Meaning of "how's your father touch" in song lyric?

In the 1970 movie Scrooge, Anton Rodgers sings the song “Thank You Very Much” that contains the lyric “If I had a bugle I would blow it/To add a sort of how’s your father touch.” You can see it here: - YouTube. The lyric is at 2:27. What’s a how’s your father touch?

It’s “add a kind of final vic’try touch.” We sang it in 9th grade choir.

NotherYinzer, the line you quote, “to add a kind of final vic’try touch” does appear in the song. However, that’s not the wording I’m puzzled by. The phrase I’m querying is “to add a sort of how’s your father touch.”

The lyrics are here: Thank You Very Much Lyrics - Scrooge Soundtrack Lyrics

That is so weird. We didn’t learn the lyrics about double dutch or having your flag out. We put on a Christmas musical using songs from Scrooge and I know those verses weren’t in there. Maybe we had an abridged version.

“How’s your father” is British slang for sex. What that has to do with blowing bugles, I have no idea, unless it’s a fellatio joke…

“How’s your father” means like “something something”.

Maybe to spice things up a bit? :dubious:

Have you never heard music, or maybe bells ring, when the big moment finally arrives? :o

Yes, maybe it means “to add a sexy touch”. “How’s your father” (or, commonly “a bit of how’s your father”) is very dated slang for sex; I have no idea what the origin might have been, but I also doubt whether anyone has used it in “real life” for many decades (it would have been very dated in vernacular use even in 1970), but that is what it means all right, and to all appearances it was once in used quite widely. The memory of it survives in old music hall songs, and the like. (I suppose the nearest American analogue would be “Who’s your daddy?”)

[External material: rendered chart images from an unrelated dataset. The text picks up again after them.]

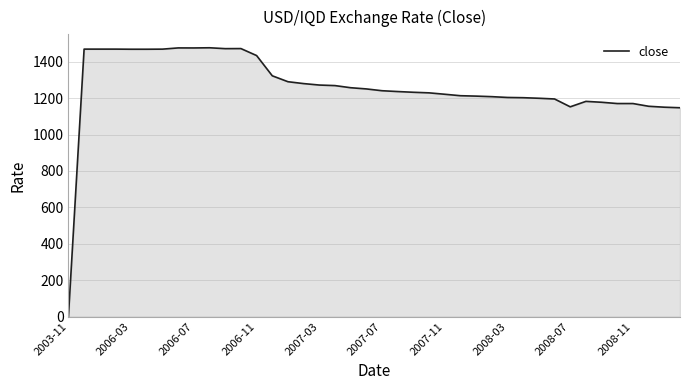

What is the difference between the maximum and minimum values?

1476.7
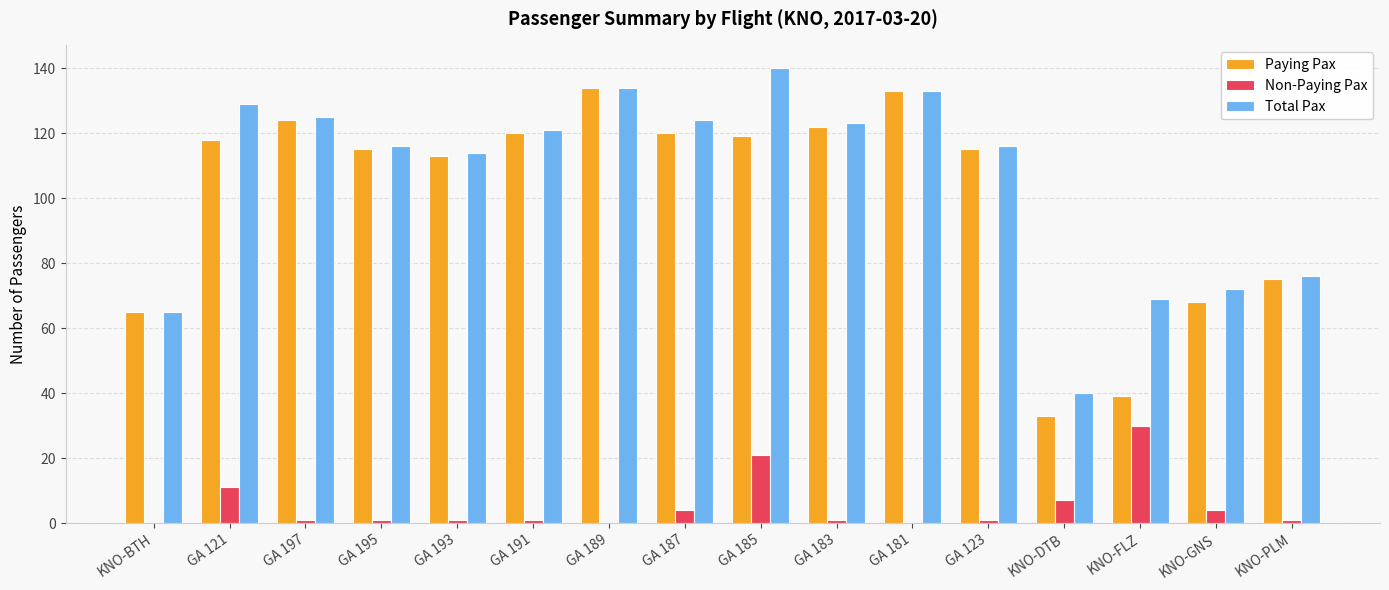

Is the value of Paying Pax at GA 189 greater than the value of Total Pax at KNO-FLZ?

Yes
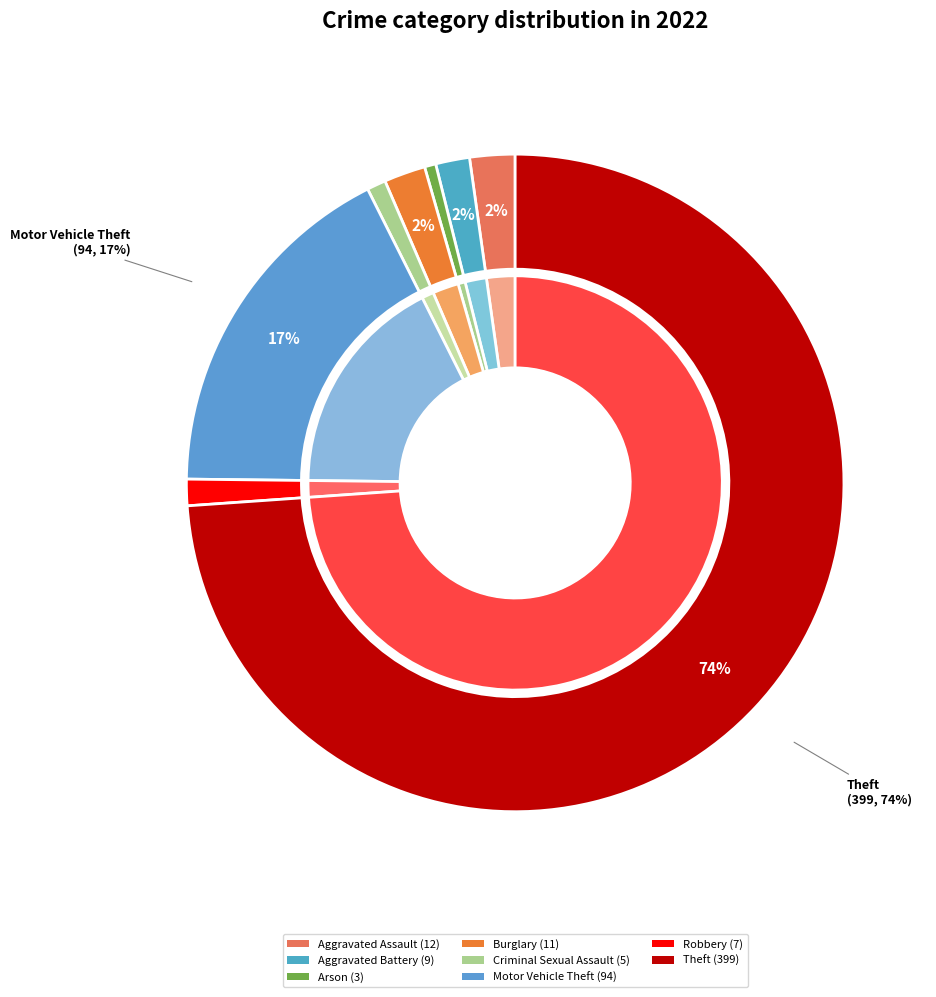

Which slice represents more than half of the pie?

Theft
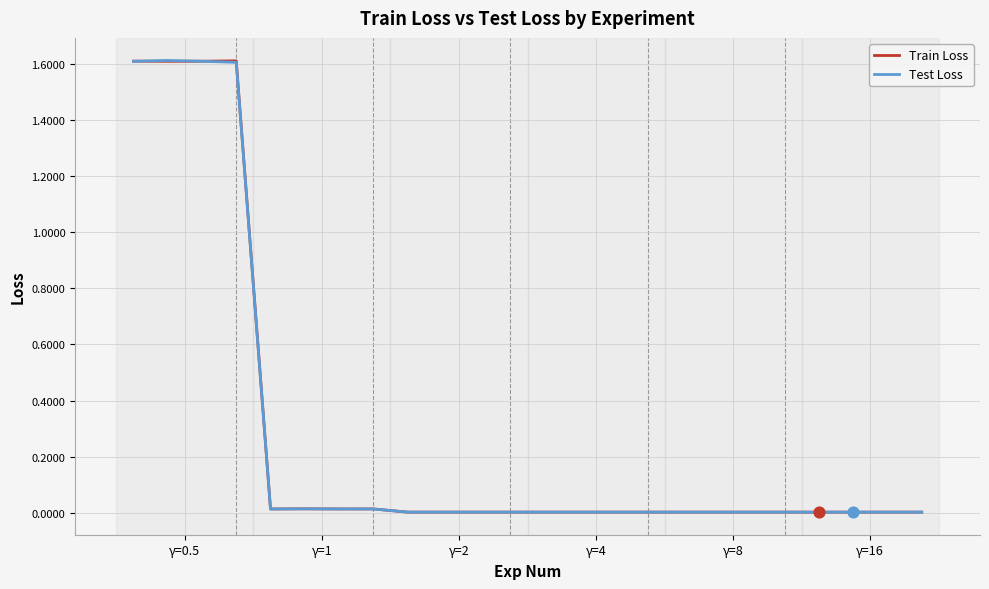

What is the maximum value for Train Loss?

1.6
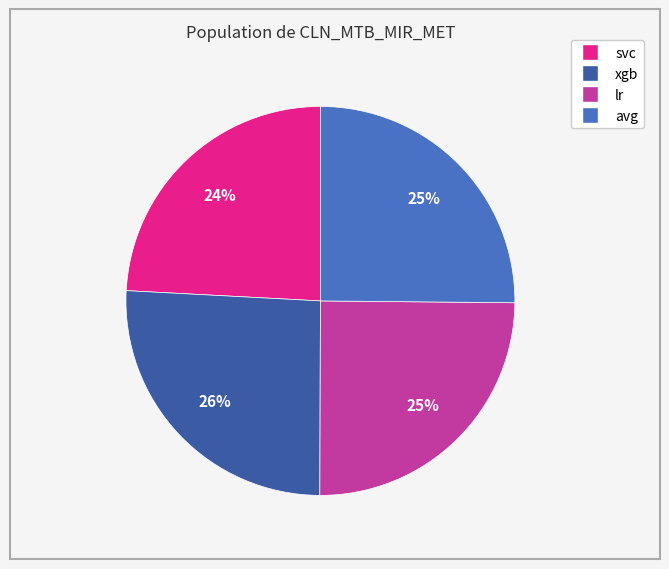

Is there any slice that represents more than half of the pie?

No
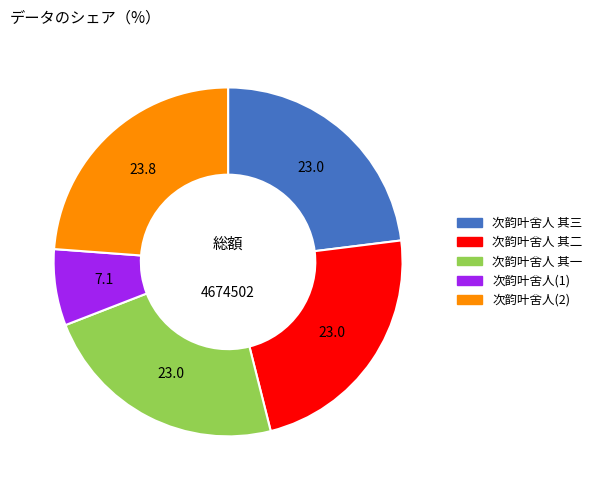

Do 次韵叶舍人 其二 and 次韵叶舍人 其三 together represent more than half of the pie?

No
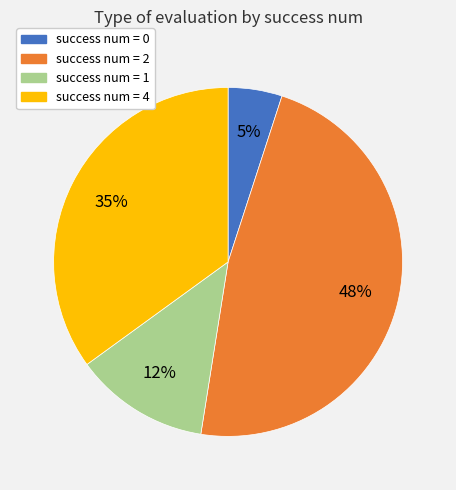

Rank the categories by value from highest to lowest.

success num = 2, success num = 4, success num = 1, success num = 0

“How’s your father?” comes from old comedy, in an Alan Ayckbourn farce kind of way. cf “Ooh, Vicar!”

Basically, when you are about to address something “delicate” and “personal” you suddenly change the subject. That then got taken a little more literally as actually being part of the original sentence.

e.g: “So I’m having a bit of trouble with my, er, with my, er… my… So how’s your Father?” became “So I’m having a bit of trouble during how’s your Father.”

Interesting that “how’s your father” means sex. Thank you explaining this, Flywheel. That must be why the line was omitted from NotherYinzer’s school concert. The song was played at Anton Rodgers’s memorial service, which took place in a church. I wonder if the vicar knew the lyrics were slightly dicey?

Thanks for the explanation. I knew it had sexual overtones but would never have guessed at this explanation. I dont know if the phrase appears in Monty Python’s “Nudge, Nudge” sketch, but if it’s not it *should *be.

I remember the first Austin Powers movie, when he first meets Vanessa (Liz Hurley) and he’s asking her about sex, he says, “Do you like to wash up first, whores bath? Personally before I’m ‘on the job’ I like to give my undercarriage a bit of a ‘How’s Your Father.’”

I always took that to mean “extra clean?”

It was my impression that it meant ‘to add a slightly naughty, risque, or cheeky touch’

I think perhaps you are confusing Alan Aykbourn (a comic playwright, but not a farceur), with Brian Rix. I don’t know if Rix’s Whitehall Farces ever actually used the expression, but it is certainly more likely than that Ayckbourn would have used it in his rather literary comedies of modern middle-class manners.

Even Rix’s farces, however, although they are certainly “low comedy” compared to Ayckbourn, and set in a much earlier world, usually feature middle or upper-class characters, who would almost certainly have been far too posh to have used such an expression. A much more likely place to hear “how’s your father?”, would be the much more demotic comedy of the Carry On films. (Even in them, though, some of the comic effect of the phrase would probably have derived from its datedness).

I didn’t mean specifically Alan Ayckbourn, he was the only name I could bring to mind who did farcical “french doors” type comedy plays. The phrase itself probably pre-dates him by quite a ways.

The Carry On films are a much better example. I kept thinking of The Goons or Benny Hill (or Dick Emery or Dave Allen) but knew those weren’t right either.